João Batista Cesário*
Em 20 de novembro — data da morte de Zumbi dos Palmares — celebramos o Dia Nacional da Consciência Negra. Marcado por manifestações culturais e religiosas, esse dia é oportunidade para séria reflexão.
Desde o início, a história do Brasil tem sido escrita com o sacrifício de vidas humanas. Primeiramente dos povos indígenas, os “negros da terra”, dizimados pelo projeto colonizador. Depois, dos negros da África, arrancados de suas terras e culturas e trazidos como gado para sustentar a colonização. Foram mais de três séculos de escravidão, violência, sevícias e mortes para construir a nação brasileira.
No final do século XIX, diante das mudanças impostas pelo modo de produção capitalista e da necessidade de projetar o país ao nível das nações civilizadas, forjou-se um arremedo de liberdade na Abolição da Escravatura. Liberdade sem direitos não é liberdade; é nova forma de servidão.
E Rui Barbosa, a “Águia de Haia”, errou gravemente ao determinar a destruição dos registros históricos relativos ao passado escravista do Brasil. A queima de arquivos, no entanto, não anulou a história de milhões de vidas consumidas no sistema escravagista mais longo das Américas, que reservou ao Brasil o desonroso posto de último país a promover “oficialmente” a abolição no Continente.
Por isso, 13 de maio é data da falsa abolição, a daqueles que decidiram de forma “politicamente correta” o encerramento da escravidão, ciosos de seus interesses econômicos. 20 de novembro é a data dos que lutaram pela verdadeira abolição, como a experiência de Palmares no século XVII, dos outros numerosos quilombos e incontáveis experiências libertárias país afora.
Zumbi, a ser consumido pelo engenho da economia açucareira da época, preferiu viver livre e morrer lutando no quilombo da liberdade.
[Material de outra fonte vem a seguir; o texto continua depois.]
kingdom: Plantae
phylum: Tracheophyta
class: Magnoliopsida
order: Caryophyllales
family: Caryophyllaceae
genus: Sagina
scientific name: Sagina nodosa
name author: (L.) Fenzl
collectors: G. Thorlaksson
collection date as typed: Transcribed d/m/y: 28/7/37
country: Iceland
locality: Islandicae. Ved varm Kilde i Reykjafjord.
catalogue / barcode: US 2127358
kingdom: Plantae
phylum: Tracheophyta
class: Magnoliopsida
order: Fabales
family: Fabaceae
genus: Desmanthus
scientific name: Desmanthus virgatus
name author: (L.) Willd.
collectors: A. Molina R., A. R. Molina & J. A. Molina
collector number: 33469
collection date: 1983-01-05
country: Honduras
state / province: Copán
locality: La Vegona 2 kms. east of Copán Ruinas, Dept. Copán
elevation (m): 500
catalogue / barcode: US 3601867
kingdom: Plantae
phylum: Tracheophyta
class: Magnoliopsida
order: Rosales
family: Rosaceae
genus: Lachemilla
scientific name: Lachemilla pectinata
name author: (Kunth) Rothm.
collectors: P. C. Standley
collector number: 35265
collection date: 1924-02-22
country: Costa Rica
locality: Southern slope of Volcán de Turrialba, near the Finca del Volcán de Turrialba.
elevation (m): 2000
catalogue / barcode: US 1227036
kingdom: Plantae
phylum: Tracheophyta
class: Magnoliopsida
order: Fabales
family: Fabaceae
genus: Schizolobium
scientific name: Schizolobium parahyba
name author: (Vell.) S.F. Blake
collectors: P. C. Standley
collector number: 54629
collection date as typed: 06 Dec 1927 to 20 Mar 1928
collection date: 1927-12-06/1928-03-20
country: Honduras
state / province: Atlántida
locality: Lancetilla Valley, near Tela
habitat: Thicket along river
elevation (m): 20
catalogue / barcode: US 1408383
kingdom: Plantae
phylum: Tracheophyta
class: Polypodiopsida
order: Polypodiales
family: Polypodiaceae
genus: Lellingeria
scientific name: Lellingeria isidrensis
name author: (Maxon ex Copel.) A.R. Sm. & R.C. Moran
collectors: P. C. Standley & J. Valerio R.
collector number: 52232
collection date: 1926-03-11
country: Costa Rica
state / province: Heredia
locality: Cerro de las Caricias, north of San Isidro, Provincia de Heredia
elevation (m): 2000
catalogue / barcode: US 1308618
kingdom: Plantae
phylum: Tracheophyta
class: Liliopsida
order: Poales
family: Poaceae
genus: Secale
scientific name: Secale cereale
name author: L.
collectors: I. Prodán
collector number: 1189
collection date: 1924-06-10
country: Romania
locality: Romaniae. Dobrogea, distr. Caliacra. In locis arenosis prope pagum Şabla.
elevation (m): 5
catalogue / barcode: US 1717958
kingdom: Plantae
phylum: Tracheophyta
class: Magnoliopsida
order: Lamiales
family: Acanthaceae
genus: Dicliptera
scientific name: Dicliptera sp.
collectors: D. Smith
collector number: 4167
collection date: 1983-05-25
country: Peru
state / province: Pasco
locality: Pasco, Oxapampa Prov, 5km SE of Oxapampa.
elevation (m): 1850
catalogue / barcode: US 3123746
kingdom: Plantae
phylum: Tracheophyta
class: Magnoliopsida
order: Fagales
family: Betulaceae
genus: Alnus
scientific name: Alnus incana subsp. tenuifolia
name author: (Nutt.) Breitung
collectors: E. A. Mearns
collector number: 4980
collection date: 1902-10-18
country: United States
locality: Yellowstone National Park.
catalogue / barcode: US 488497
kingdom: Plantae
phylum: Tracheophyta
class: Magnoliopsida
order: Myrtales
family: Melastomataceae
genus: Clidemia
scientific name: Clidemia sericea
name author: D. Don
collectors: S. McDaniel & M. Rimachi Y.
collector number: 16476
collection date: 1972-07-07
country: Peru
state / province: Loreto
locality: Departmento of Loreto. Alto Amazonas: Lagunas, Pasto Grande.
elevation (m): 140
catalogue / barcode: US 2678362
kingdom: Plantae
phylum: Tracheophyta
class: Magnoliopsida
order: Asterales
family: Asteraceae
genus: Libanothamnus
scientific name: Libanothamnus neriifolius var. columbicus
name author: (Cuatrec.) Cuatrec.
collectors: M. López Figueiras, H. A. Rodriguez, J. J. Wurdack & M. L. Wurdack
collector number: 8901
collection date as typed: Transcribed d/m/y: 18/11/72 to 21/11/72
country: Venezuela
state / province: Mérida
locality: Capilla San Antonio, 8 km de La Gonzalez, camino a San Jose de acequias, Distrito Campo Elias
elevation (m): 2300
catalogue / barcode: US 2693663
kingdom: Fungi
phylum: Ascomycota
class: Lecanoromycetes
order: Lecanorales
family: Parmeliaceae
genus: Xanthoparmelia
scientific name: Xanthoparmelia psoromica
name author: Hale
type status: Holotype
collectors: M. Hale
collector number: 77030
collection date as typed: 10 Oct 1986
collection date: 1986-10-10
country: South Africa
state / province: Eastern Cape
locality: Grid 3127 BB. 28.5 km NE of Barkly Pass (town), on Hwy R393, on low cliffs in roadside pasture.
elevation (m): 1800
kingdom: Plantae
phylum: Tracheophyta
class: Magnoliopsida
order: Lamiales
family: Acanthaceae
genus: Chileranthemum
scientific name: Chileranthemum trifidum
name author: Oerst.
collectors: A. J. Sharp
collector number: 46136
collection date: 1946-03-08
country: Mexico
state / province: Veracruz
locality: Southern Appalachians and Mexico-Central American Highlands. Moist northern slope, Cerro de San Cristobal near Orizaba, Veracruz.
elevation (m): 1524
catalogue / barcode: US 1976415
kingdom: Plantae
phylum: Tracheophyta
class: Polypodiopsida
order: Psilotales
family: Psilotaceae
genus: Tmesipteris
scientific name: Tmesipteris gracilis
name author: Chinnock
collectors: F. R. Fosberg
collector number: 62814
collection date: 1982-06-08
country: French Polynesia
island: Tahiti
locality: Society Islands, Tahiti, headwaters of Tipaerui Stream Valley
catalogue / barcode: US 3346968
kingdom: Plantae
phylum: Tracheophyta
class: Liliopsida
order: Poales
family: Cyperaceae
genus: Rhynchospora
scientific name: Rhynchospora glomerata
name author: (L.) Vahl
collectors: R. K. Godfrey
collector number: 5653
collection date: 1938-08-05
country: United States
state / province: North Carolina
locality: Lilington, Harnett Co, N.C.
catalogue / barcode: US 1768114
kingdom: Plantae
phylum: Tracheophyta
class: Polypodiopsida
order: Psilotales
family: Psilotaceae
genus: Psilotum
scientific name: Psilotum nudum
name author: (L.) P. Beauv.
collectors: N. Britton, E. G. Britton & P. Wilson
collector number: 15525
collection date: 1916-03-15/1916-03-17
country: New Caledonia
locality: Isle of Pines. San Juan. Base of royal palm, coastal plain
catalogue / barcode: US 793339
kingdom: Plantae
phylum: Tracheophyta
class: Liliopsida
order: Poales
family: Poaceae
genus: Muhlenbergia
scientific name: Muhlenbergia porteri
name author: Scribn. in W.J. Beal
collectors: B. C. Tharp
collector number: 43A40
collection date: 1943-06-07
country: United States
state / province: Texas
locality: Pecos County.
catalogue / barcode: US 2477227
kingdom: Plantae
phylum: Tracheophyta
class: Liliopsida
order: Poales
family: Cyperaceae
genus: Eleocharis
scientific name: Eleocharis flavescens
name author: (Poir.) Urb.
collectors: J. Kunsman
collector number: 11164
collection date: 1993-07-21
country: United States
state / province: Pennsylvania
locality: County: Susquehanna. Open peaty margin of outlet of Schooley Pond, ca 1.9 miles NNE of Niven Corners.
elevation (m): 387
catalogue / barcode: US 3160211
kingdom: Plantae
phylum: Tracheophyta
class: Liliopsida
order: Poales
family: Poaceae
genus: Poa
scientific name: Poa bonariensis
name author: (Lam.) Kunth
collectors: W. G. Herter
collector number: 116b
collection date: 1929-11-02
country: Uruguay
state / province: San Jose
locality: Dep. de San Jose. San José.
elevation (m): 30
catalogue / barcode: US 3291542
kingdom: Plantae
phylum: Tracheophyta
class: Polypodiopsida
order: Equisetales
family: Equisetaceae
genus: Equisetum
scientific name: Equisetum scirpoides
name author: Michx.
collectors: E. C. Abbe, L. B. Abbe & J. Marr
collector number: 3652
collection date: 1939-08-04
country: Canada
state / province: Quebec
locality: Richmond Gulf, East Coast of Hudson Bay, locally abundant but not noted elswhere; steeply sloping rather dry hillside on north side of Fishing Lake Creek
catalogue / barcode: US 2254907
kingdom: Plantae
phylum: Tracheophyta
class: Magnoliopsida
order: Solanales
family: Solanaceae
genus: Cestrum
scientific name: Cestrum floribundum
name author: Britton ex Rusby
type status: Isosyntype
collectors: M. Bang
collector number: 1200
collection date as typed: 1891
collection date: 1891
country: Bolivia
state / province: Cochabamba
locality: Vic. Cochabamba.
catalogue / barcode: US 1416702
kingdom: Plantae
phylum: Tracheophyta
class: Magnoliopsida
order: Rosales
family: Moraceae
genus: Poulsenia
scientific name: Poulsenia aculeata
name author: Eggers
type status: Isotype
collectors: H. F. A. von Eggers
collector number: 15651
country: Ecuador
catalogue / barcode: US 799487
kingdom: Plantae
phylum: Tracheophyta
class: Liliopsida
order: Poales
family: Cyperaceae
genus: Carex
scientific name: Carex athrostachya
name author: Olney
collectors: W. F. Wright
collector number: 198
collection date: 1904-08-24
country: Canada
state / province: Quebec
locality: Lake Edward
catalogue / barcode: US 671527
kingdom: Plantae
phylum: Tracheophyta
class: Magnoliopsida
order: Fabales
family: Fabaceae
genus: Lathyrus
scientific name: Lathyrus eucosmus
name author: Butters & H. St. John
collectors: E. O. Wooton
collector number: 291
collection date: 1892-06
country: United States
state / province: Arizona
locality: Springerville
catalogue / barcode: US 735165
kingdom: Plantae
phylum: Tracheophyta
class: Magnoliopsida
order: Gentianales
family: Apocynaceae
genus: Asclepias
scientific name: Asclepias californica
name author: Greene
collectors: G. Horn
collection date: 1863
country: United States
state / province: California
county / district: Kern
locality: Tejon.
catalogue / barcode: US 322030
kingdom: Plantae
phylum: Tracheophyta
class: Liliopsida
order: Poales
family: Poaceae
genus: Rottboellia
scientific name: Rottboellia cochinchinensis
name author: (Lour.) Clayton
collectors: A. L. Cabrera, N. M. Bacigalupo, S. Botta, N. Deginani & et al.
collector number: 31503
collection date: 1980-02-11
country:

Daí que 20 de Novembro é memória de resistência e convite à reflexão.
Graças ao perverso mecanismo do racismo cordial, a grande parcela afrobrasileira da população tem sido historicamente marginalizada. O racismo cordial se manifesta ao nível das relações interpessoais quase de brincadeira, em piadas e gracejos de cunho racial, reveladores, no entanto, de sentimentos inconfessados. E tudo parece natural, em nome da democracia racial que, supostamente, caracteriza o Brasil.
De fato, o racismo brasileiro nada tem de cordial; é bem concreto e deixa marcas terríveis na vida das vítimas. Senão vejamos. Estudo do Ipea intitulado Retrato das Desigualdades de gênero e raça, aponta que no Brasil “os negros são grande maioria entre os mais pobres, estão nas posições mais precárias do mercado de trabalho e possuem os menores índices de educação formal”. 69% dos domicílios que recebem Bolsa Família, 60% dos que recebem Benefício de Prestação Continuada e 68% dos que participam do Programa de Erradicação do Trabalho Infantil são chefiados por negros, evidência de que estão entre os mais pobres do país. Negros(as) são majoritariamente SUS-dependentes; entram mais cedo no mercado de trabalho, trabalham mais tempo durante a vida, recebem os menores salários e apresentam os maiores índices de desemprego. O trabalho doméstico remunerado é majoritariamente exercido por mulheres negras. Domicílios chefiados por negros apresentam piores condições quanto a qualidade da habitação e saneamento básico.
Por isso, o Dia Nacional da Consciência Negra é denúncia de uma realidade que urge ser transformada. A sociedade norte-americana que elegeu Barack Obama presidente, a seu tempo e a seu modo, está lidando com o conflito racial que sempre a dividiu. Enquanto isso, no Brasil do racismo cordial, ações afirmativas e compensatórias são questionadas, leis que inibem a discriminação e o preconceito são sutilmente ignoradas e descumpridas.
Até quando o Brasil negará cidadania plena à parcela afrodescendente de sua população? Queimar arquivos históricos ou ignorar pesquisas como essa do Ipea não mudará a verdade dos fatos.
*João Batista Cesário é coordenador da Pastoral Universitária da PUC-Campinas.